Pero el juego del silencio da un respiro a la derecha en el poder. Felipe Calderón está en campaña electoral y lleva años en campaña militar. Las prédicas de la república amorosa se parecen a las de la histórica derecha conservadora como una gota de acíbar a otra. De virtudes incontestables se trata, pero virtudes individuales. Y la izquierda, o el populismo de veras, no el imaginario del miedo de los dueños del dinero, se ha ocupado de las virtudes colectivas, de las sociales. Ni modo. En todo caso, al llegar el primer debate y haber apostado demasiado a la subestimación delirante de Peña Nieto, de insistir en su incapacidad de hilar tres frases sin auxilio del teleprómpter o algún otro prodigio electrónico, al hablar el mudo, obligó al cambio del discurso tolerante y amoroso por el ataque frontal.

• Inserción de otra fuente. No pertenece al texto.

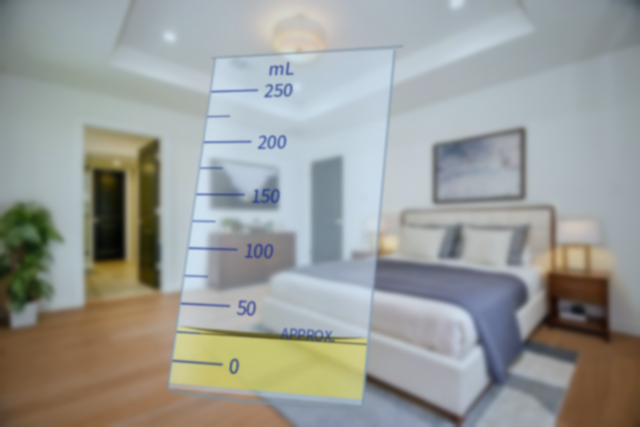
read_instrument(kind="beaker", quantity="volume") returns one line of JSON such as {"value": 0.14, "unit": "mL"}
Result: {"value": 25, "unit": "mL"}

Habló el mudo. Enrique Peña respondió a todos los ataques de Vázquez Mota. No dejó sin respuesta los de López Obrador. Y a querer o no, hizo mella. Le dieron muchas ventajas. Las aprovechó. Pero la duda mayor proviene del silencio del tabasqueño, quien no señaló mácula alguna, ya no digamos a doña Josefina, a quien ha defendido y alabado, sino a Felipe Calderón y el desgobierno que ha sembrado de cadáveres la geografía nacional y se vanagloria de una economía estable, tan estable que no crece, no genera empleos; y sin reparar en lo mucho que se parece a la estabilidad política
de la que presumían los del priato decadente, sin darse cuenta que era el coma que precede a la agonía.
Lo inquietante, a siete domingos de votar para elegir Presidente de la República federal, laica y democrática, está en la semejanza entre el silencio a la derecha y el ataque concentrado en el candidato del PRI, con la locura del voto útil que encumbró a Fox y sacó al PRI de Los Pinos con el apoyo de votantes de la izquierda. Los mismos que dejaron a López Obrador navegar solo el desierto en su travesía de seis años.
Enrique Peña vio brillar los machetes de Atenco en la elegante zona de Santa Fe. No corrió sangre. Y sus allegados cuentan los obstáculos pasados y las semanas por venir. Es mucha la ventaja en la recta final.